§ **WHAT YOU WILL DO**: In the article about Madelyn Nichols below, reproduce the passage from "HEPPNER — Madelyn" to "of college coaches.", swapping "college coaches" for "university recruiters".

HEPPNER — Madelyn Nichols has made a name for herself as one of the top small-school runners in Oregon, and even though she lost her junior year of track and field, she did not not fall off the radar of college coaches.
The Heppner senior signed a letter of intent to run cross-country and track at Eastern Oregon University on Wednesday, Jan. 6.
“At first, I was set on Eastern,” Nichols said. “My brother (Hunter) is there. Then I started talking to coaches at Mount Hood (Community College), Lane (Community College), Western Oregon and College of Idaho. Eastern won out because I know a lot of people there and I’m familiar with the campus.”
EOU also moved to the top of the list because the COVID-19 pandemic limited campus tours, and meeting with coaches and prospective teammates.
Nichols had a standout sophomore year, starting with basketball. She was a starting guard on the 2A state championship team. She then followed up with a pair of state medals at the 2A/1A state track meet.

§ **RECORDED INFORMATION**:
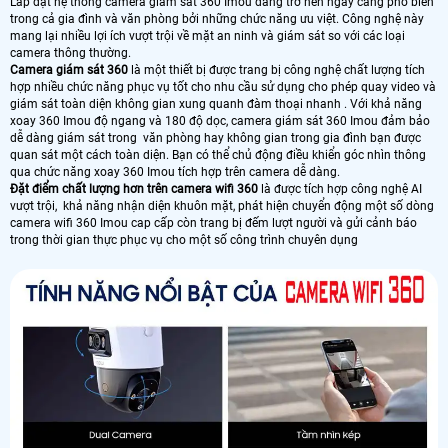
Lắp đặt hệ thống camera giám sát 360 Imou đang trở nên ngày càng phổ biến
trong cả gia đình và văn phòng bởi những chức năng ưu việt. Công nghệ này
mang lại nhiều lợi ích vượt trội về mặt an ninh và giám sát so với các loại
camera thông thường.
Camera giám sát 360
là một thiết bị được trang bị công nghệ chất lượng tích
hợp nhiều chức năng phục vụ tốt cho nhu cầu sử dụng cho phép quay video và
giám sát toàn diện không gian xung quanh đàm thoại nhanh . Với khả năng
xoay 360 Imou độ ngang và 180 độ dọc, camera giám sát 360 Imou đảm bảo
dễ dàng giám sát trong văn phòng hay không gian trong gia đình bạn được
quan sát một cách toàn diện. Bạn có thể chủ động điều khiển góc nhìn thông
qua chức năng xoay 360 Imou tích hợp trên camera dễ dàng.
Đặt điểm chất lượng hơn trên camera wifi 360
là được tích hợp công nghệ AI
vượt trội, khả năng nhận diện khuôn mặt, phát hiện chuyển động một số dòng
camera wifi 360 Imou cap cấp còn trang bị đếm lượt người và gửi cảnh báo
trong thời gian thực phục vụ cho một số công trình chuyên dụng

§ **COMPLETED EXERCISE**:
HEPPNER — Madelyn Nichols has made a name for herself as one of the top small-school runners in Oregon, and even though she lost her junior year of track and field, she did not not fall off the radar of university recruiters.